1) Taking numbers from standard notation and converting them
into scientific notation.
a) find the decimal point.
b) move the decimal point so that your # is greater to or equal
to 1, but less than 10.
c) count how many places you moved the decimal point and use
that as your exponent of 10. Then get rid of all not-significant
zeros.
d) if the number gets larger the exponent gets smaller and vice
versa.
2) Converting a Number From Scientific Notation
to Standard Notation
• See examples on overhead!
a) Make exponent zero.
b) Move the decimal point accordingly.
Operations Using Scientific Notation
1) Mult. - mult. numbers and add
exponents!
• see examples on overhead!
2) Div. - div. numbers and subtract bottom
exponent from the top exponent!
• see examples on overhead!
3) Add/Sub - get the exponents the same
and then perform the indicated operation!
• see examples on overhead!
Precision vs. Accuracy
– Precision • how close you come to your original value on
repeated trials.
– Accuracy • how close you get to the accepted value.
– Actual or Accepted Value (A.V.) • the correct value.
– Experimental Value (E.V.) • the value you obtained through experimentation.
– Percent Error • your error expressed as a percent.
% error = (EV -AV)/AV X 100
• see examples on overhead!
Practice Problem:
1) AV = 1.00 g/ml
EV = 1.25 g/ml
% error = ?
answer = 25%
Density
– Density • mass per unit volume.
D = M/V
* density demos (notes for myself)
1) grad cylinders
2) coke and diet coke
• The density of a substance changes with changes
in temperature. Ice floats in a glass of water
because the solid is less dense than the liquid.
• see examples on overhead!
Density Jar Assignment
Specifications:
1) Clear, plastic container with a lid (tightly sealed!).
2) A minimum of 5 layers.
3) Each layer must be fully labeled in the order which
they settled.
4) Your name and period must be clearly marked on the
container.
5) No toxic, alcoholic, or other liquids of which I or your
parents would not approve.
6) Do not use household cleaners (Chlorox, ammonia,
etc.!).
Practice Density Problems
1) Calcium has a density of 1.54 g/ml. What mass
would 3.00 ml of calcium have?
2) Cobalt has a density of 8.90 g/ml. What volume
would 17.8 g of cobalt have?
Answers:
1) 4.62 g
2) 2.00 ml
Factor Label Method = Dimensional
Analysis
• a method of converting between units.
– Conversion factor • an equation that shows how different units are
related.
(ex) 12 in = 1 ft
(ex) 1 ton = 2000 lb
1) Conversions requiring only one step (English English)

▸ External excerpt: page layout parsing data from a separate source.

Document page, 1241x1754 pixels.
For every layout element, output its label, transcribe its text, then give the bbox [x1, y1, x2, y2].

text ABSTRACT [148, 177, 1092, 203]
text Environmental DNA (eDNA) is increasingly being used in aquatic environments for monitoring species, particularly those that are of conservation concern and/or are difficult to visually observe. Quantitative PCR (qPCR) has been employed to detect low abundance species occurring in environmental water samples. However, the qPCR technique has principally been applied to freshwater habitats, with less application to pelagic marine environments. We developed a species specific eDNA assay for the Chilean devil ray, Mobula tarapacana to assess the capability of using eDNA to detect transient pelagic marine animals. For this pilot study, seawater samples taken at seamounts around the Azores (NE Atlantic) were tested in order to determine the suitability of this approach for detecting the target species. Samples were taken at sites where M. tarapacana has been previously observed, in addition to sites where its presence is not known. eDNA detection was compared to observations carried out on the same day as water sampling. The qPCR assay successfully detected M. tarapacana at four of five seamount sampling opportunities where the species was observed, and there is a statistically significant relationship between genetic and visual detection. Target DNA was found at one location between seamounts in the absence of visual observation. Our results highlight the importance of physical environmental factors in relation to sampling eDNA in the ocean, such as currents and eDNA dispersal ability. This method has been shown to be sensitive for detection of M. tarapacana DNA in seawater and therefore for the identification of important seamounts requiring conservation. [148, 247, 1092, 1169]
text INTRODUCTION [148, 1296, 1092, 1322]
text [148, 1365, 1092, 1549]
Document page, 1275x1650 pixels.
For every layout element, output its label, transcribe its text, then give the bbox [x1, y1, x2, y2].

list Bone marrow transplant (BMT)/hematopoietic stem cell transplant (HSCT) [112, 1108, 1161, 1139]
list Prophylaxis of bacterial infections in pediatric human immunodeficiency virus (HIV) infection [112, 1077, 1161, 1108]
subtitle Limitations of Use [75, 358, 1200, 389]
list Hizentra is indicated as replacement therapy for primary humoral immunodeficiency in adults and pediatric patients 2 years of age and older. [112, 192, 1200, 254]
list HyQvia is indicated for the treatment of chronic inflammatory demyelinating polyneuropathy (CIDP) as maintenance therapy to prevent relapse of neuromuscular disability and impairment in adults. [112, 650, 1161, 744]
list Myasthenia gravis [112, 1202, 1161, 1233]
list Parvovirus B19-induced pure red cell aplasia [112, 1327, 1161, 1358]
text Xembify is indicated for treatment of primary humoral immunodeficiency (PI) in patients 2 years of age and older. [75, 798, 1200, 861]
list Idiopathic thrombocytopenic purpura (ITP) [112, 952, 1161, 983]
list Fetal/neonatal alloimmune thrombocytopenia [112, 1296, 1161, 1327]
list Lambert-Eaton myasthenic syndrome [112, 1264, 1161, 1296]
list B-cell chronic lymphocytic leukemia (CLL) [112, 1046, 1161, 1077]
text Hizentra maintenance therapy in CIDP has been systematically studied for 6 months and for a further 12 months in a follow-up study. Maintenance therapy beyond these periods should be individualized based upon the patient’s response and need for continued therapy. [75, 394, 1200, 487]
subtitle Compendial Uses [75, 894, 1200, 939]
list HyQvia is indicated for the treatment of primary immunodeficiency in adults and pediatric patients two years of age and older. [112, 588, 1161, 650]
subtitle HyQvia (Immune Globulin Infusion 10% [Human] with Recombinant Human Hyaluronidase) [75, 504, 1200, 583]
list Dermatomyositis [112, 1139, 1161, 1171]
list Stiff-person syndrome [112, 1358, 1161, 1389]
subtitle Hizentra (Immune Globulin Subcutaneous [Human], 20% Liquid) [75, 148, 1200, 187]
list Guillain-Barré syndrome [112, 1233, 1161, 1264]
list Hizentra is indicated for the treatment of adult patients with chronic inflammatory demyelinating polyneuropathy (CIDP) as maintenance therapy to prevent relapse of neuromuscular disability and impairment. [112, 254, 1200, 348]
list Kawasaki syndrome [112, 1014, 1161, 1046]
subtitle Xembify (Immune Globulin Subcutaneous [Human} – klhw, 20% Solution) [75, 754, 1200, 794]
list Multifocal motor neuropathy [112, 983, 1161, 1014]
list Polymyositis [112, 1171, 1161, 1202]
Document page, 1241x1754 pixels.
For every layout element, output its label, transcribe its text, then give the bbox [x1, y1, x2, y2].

• see examples on overhead!
(ex) 60. in -----> ft
answer = 5.0 ft
(ex) 80.0 oz -----> lb
answer = 5.00 lb
(ex) 273 pt -----> qt
answer = 136.5 = 136 qt
2) Conversions requiring more than one step
(English - English)
• see examples on overhead!
(ex) 21,120 in -----> miles
answer = 0.3333 miles
(ex) 5.00 gal -----> fl. oz.
answer = 640. fl. oz.
(ex) 425 oz -----> tons
answer = 0.0133 tons
3) Conversions within the metric system (one
step)
• see examples on the overhead!
(ex) 40.0 dm -----> m
answer = 4.00 m
(ex) 45.0 ml -----> l
answer = 0.0450 l
4) Conversions within the metric system requiring
more than one step
• see examples on overhead!
(ex) 345 cg -----> kg
answer = 0.00345 kg
(ex) 0.0090 mm -----> dm
answer = 0.000090 dm
5) Conversions between the systems (English and
Metric)
• see examples on overhead!
(ex) 8.0 lb -----> g
answer = 3632 = 3600 g
(ex) 82.0 dm -----> in
answer = 323 in
ex) 880. mm -----> ft
answer = 2.89 ft
Graphing
– Graphing - helps you see patterns.
– Independent variable • the variable that the scientist changes in the
experiment.
• plotted on the horizontal (x) axis.
– Dependent variable • the variable that responds to change in the
independent variable.
• plotted on the vertical (y) axis.
Steps in Graphing
• Each graph that you submit must have the
following:
1) Each axis must be labeled with the name of the variable
and its units.
2) A numbering system must be devised so that the entire
graph paper is used.
3) Mark a dot where all data intersects.
4) Connect the data points with the best possible straight
line (unless otherwise told). Not all data points will
always fall on your line.
5) Give the graph a suitable title.